From Rajiv Sethi:
As shown by Aumann, two individuals who are commonly known to be rational, and who share a common prior belief about the likelihood of an event, cannot agree to disagree no matter how different their private information might be. That is, they can disagree only if this disagreement is itself not common knowledge. But the willingness of two risk-averse parties to enter opposite sides of a bet requires them to agree to disagree, and hence trade between risk-averse individuals with common priors is impossible if they are commonly known to be rational.
This may sound like an obscure and irrelevant result, since we see an enormous amount of trading in asset markets, but I find it immensely clarifying. It means that in thinking about trading we have to allow for either departures from (common knowledge of) rationality, or we have to drop the common prior hypothesis. And these two directions lead to different models of trading, with different and testable empirical predictions…
In a paper that I have discussed previously on this blog, Kirilenko, Kyle, Samadi and Tuzun have used transaction level data from the S&P 500 E-Mini futures market to partition accounts into a small set of groups, thus mapping out an “ecosystem” in which different categories of traders “occupy quite distinct, albeit overlapping, positions.”
One of our most striking findings is that 86% of traders, accounting for 52% of volume, never change the direction of their exposure even once. A further 25% of volume comes from 8% of traders who are strongly biased in one direction or the other. A handful of arbitrageurs account for another 14% of volume, leaving just 6% of accounts and 8% of volume associated with individuals who are unbiased in the sense that they are willing to take directional positions on either side of the market. This suggests to us that information finds its way into prices largely through the activities of traders who are biased in one direction or another, and differ with respect to their interpretations of public information rather than their differential access to private information…
If there’s a message in all this, it is that markets aggregate not just information, but also fundamentally irreconcilable perspectives.

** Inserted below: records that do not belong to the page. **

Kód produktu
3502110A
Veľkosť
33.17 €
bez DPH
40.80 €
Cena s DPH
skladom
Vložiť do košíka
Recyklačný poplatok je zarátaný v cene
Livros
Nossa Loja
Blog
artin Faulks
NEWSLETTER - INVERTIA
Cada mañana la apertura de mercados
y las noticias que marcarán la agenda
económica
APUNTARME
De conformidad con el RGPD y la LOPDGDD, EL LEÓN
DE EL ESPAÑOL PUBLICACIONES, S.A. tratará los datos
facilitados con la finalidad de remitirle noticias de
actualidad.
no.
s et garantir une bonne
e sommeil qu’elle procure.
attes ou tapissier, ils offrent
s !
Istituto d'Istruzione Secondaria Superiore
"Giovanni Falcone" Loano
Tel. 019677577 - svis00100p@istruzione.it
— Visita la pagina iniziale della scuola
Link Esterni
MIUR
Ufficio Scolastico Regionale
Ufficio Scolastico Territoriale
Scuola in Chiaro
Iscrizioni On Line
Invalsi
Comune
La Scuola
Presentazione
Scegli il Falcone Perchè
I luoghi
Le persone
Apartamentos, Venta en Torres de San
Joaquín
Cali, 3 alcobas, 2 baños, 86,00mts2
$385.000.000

I always find it shocking that economists would find it reasonable to assume that traders would have access to the same information or have the same priors. At the least, people have a strong path dependence: what you believe now is a function of what you believed ten minutes ago. And if we believe reinforcement-learning models – which I think it is obvious that we should – an individual’s history of payoffs and costs, however random, will contribute to a heterogeneous distribution of beliefs.
Of course, information sharing has been considered in ecology for a long time. In fact, information transfer between individuals is a kind of hot field right now: look into the literature on flocking and group dynamics for examples where researchers are trying to extract what and how information is transferred between individuals. A recent example, Iain Couzin’s whole lab, etc.
That being said, this is fantastic economic-level data.